Allo scopo di dargli maggiore visibilità, ripubblichiamo il commento di Laura Carlino al nostro post “Conciliare i Monasteri con Palazzo dell’arte”
Credo che continuare a discutere del Parco dei Monasteri senza inquadrarlo in una realtà progettuale vasta e corrispondente con l’intero centro storico, sia il limite della maggior parte degli interventi in questo settore. Limite che non ha giovato alla questione negli anni della giunta Corada e che ancor meno gioverà nei prossimi, se manca una visione strategica della città che sappia integrare le diverse peculiarità che Cremona ha da offrire.
Credo che l’aspetto tecnico della questione (qua mettiamo questo, là mettiamo quello) sia in fin dei conti il problema minore. Il progetto ha 12 anni, e sono molti anche per una città antica come la nostra. Va rivisto in alcuni dettagli datati e in altri è superato dai fatti. Sono subentrati aspetti legislativi nuovi che impongono nuove riflessioni. Ma così come si presenta nel suo complesso, il progetto è ancora validissimo.
Non serve però affermarlo, se non diciamo anche “perché” è valido.

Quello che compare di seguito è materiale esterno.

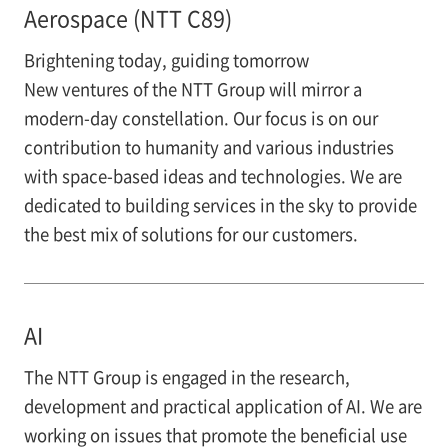
Aerospace (NTT C89)
Brightening today, guiding tomorrow
New ventures of the NTT Group will mirror a
modern-day constellation. Our focus is on our
contribution to humanity and various industries
with space-based ideas and technologies. We are
dedicated to building services in the sky to provide
the best mix of solutions for our customers.
AI
The NTT Group is engaged in the research,
development and practical application of AI. We are
working on issues that promote the beneficial use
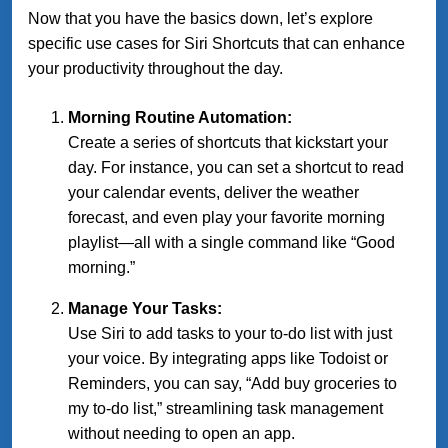
Now that you have the basics down, let’s explore
specific use cases for Siri Shortcuts that can enhance
your productivity throughout the day.
Morning Routine Automation:
Create a series of shortcuts that kickstart your
day. For instance, you can set a shortcut to read
your calendar events, deliver the weather
forecast, and even play your favorite morning
playlist—all with a single command like “Good
morning.”
Manage Your Tasks:
Use Siri to add tasks to your to-do list with just
your voice. By integrating apps like Todoist or
Reminders, you can say, “Add buy groceries to
my to-do list,” streamlining task management
without needing to open an app.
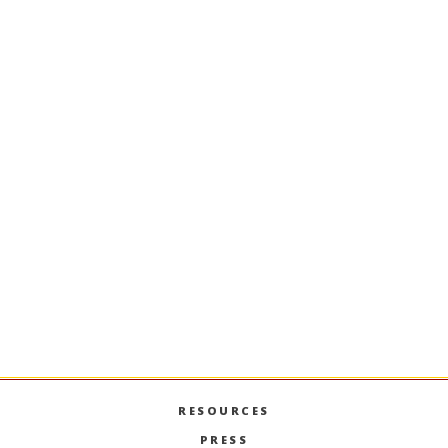
Trained Incapacity: The Rise of
Specialized Mater's Degrees
Business Leaders on the Silver
Screen
RESOURCES
PRESS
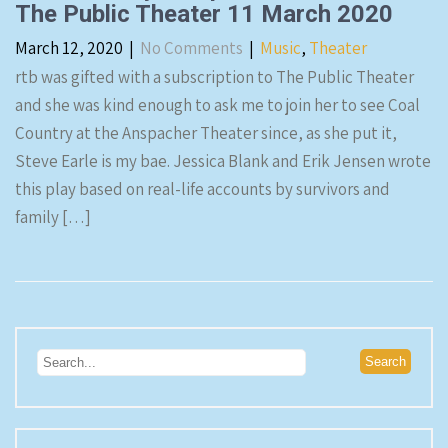
The Public Theater 11 March 2020
March 12, 2020
|
No Comments
|
Music
,
Theater
rtb was gifted with a subscription to The Public Theater
and she was kind enough to ask me to join her to see Coal
Country at the Anspacher Theater since, as she put it,
Steve Earle is my bae. Jessica Blank and Erik Jensen wrote
this play based on real-life accounts by survivors and
family […]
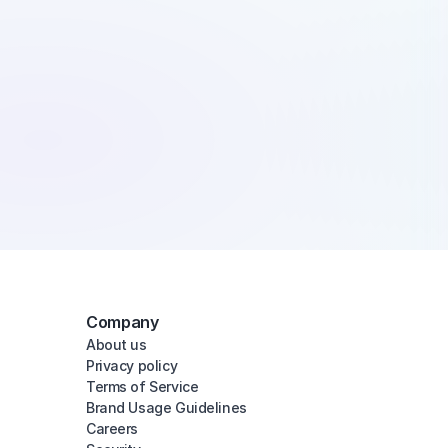
Company
About us
Privacy policy
Terms of Service
Brand Usage Guidelines
Careers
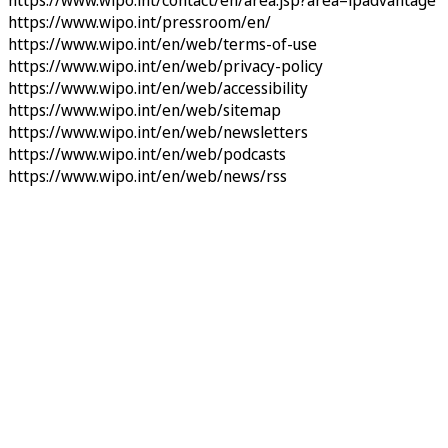
https://www.wipo.int/contact/en/area.jsp?area=ipadvantage
https://www.wipo.int/pressroom/en/
https://www.wipo.int/en/web/terms-of-use
https://www.wipo.int/en/web/privacy-policy
https://www.wipo.int/en/web/accessibility
https://www.wipo.int/en/web/sitemap
https://www.wipo.int/en/web/newsletters
https://www.wipo.int/en/web/podcasts
https://www.wipo.int/en/web/news/rss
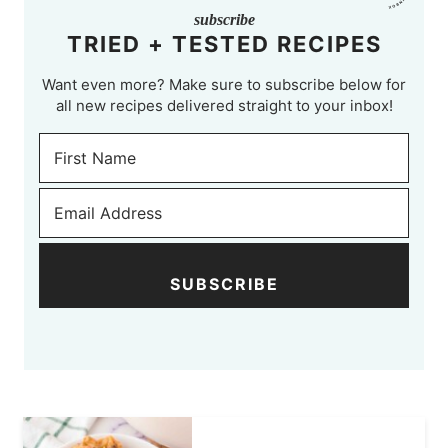
subscribe
TRIED + TESTED RECIPES
Want even more? Make sure to subscribe below for
all new recipes delivered straight to your inbox!
SUBSCRIBE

E questo a mio parere è il solo nodo, ora, della questione “Parco dei Monasteri”. Perché se non si capisce che lì è nascosta la vera occasione di rilancio della città, non si avrà mai il coraggio né la voglia di far saltare fuori altri 50 milioni di euro.
Ma questo rilancio non si conclude con l’area delle ex caserme. Deve porsi in relazione con il percorso che il piccolo centro di Cremona è in grado di offrire: dalla piazza monumentale al Museo del Violino, a Palazzo Pallavicino Ariguzzi. A questo proposito, ben venga il centro di restauro pavese, purché il palazzo non resti vuoto; da questo primo nucleo si può partire per il più ampio progetto originario, anche perché pare ormai acquisito che un simile centro debba caratterizzarsi non tanto per l’attività di restauro, ma per la ricerca nel settore. E se anche, alla fine, il centro per il restauro non dovesse decollare, perché non smetterla di stracciarsi le vesti e non optare per una soluzione pragmatica e non certo di ripiego, quale la collocazione dei corsi di restauro di CR Forma? Va bene i violini, ma se si chiude una porta è sciocco stare a contemplarne i battenti: apriamone un’altra!
Dal Parco dei Monasteri all’altro baricentro della cultura cittadina: il Museo, che ancora attende il suo rilancio e Palazzo Stanga, del quale si sta completando il recupero. L’averlo svincolato dalla destinazione a sede del Distretto Culturale è sicuramente un merito da ascrivere all’assessore provinciale Chiara Capelletti; mi auguro che la sua “destinazione agraria” possa concretizzarsi in una vetrina dell’agroalimentare cremonese, da coniugarsi con la storia, con l’arte, con la didattica, con la riscoperta dell’antico artigianato locale. Così rivitalizzato, Palazzo Stanga costituirebbe uno straordinario pendant del museo, al quale forse (e alla biblioteca statale, in grave sofferenza di spazi) potrebbe venire in soccorso Palazzo Soldi.
Considerare questo straordinario patrimonio come un’unica risorsa integrata, attraverso una visione unitaria e una gestione prospettica è la sola possibilità di far rivivere il Parco dei Monasteri. Pensare che se ci sarà un auditorium al Palazzo dell’Arte allora non servirà più quello della Cavallerizza è un nonsenso, perché in una gestione veramente globale della città (che si propone, non dimentichiamolo, come “città della musica”) di sale per la musica ne sono necessarie diverse, adatte ad esigenze differenziate. E non credo neppure che uno spazio espositivo in pieno centro possa “sovrapporsi”, nel senso di “entrare in concorrenza” con Fiera e Triennale: al contrario, si può trattare di un bilanciamento dalle splendide potenzialità. Basta porsi nell’ottica di uno sviluppo globale e non della conservazione di spazi conquistati e dati ormai per esclusivi.